Se oscurassero anche la Rai. Lezione ateniese

Quello che è avvenuto all’Ert in Grecia, l’equivalente della nostra Rai, è incredibile. Pur con un peggior rapporto tra perdite e dipendenti, la tv pubblica della patria della filosofia, è stata oscurata per decreto, con la polizia inviata a presidiare i ripetitori. Un golpe mediatico, un blitz da colonnelli degno di scenari sudamericani. Il motivo? Ufficialmente un baraccone spremi-soldi senza speranza alcuna di riconvertire il mercato a suo favore. Naturalmente è stato un sollevarsi di voci indignate gridanti all’attentato alla libertà dell’informazione e al pluralismo televisivo. Se a condizione dovesse seguire altrettanta reazione, cosa resterebbe in piedi almeno nel sud Europa?

☆ ☆ ☆ ☆

Rispondi alle domande seguenti sul testo dedicato alla chiusura dell'Ert.
1. In che modo è stata oscurata la tv pubblica greca?
2. Chi è stato inviato a presidiare i ripetitori?
3. Contro quale attentato hanno gridato le voci indignate?
Il materiale che segue proviene da un'altra fonte.

☆ ☆ ☆ ☆

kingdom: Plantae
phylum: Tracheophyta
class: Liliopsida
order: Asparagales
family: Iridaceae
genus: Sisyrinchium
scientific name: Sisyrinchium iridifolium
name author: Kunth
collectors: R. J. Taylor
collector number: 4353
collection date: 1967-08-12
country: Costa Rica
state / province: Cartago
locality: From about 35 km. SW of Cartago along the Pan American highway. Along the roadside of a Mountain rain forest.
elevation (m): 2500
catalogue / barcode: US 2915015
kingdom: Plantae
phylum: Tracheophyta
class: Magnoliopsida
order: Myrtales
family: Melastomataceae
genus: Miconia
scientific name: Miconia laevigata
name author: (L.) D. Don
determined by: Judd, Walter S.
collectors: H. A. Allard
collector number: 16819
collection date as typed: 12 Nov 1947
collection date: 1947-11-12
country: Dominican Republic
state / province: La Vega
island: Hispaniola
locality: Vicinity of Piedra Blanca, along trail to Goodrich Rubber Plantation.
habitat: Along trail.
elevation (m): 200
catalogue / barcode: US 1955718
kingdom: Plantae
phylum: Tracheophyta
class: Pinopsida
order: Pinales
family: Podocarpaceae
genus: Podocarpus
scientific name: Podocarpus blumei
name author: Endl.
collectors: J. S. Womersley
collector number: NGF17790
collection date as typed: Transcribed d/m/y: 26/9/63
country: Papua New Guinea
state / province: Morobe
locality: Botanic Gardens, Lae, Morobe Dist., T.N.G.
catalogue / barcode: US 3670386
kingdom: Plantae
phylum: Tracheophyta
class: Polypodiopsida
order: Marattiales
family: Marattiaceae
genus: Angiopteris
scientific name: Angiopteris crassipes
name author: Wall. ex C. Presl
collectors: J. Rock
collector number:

☆ ☆ ☆ ☆

> [ESITO DEL COMPITO]:
1. La tv pubblica greca è stata oscurata per decreto.
2. A presidiare i ripetitori è stata inviata la polizia.
3. Le voci indignate hanno gridato all'attentato alla libertà dell'informazione e al pluralismo televisivo.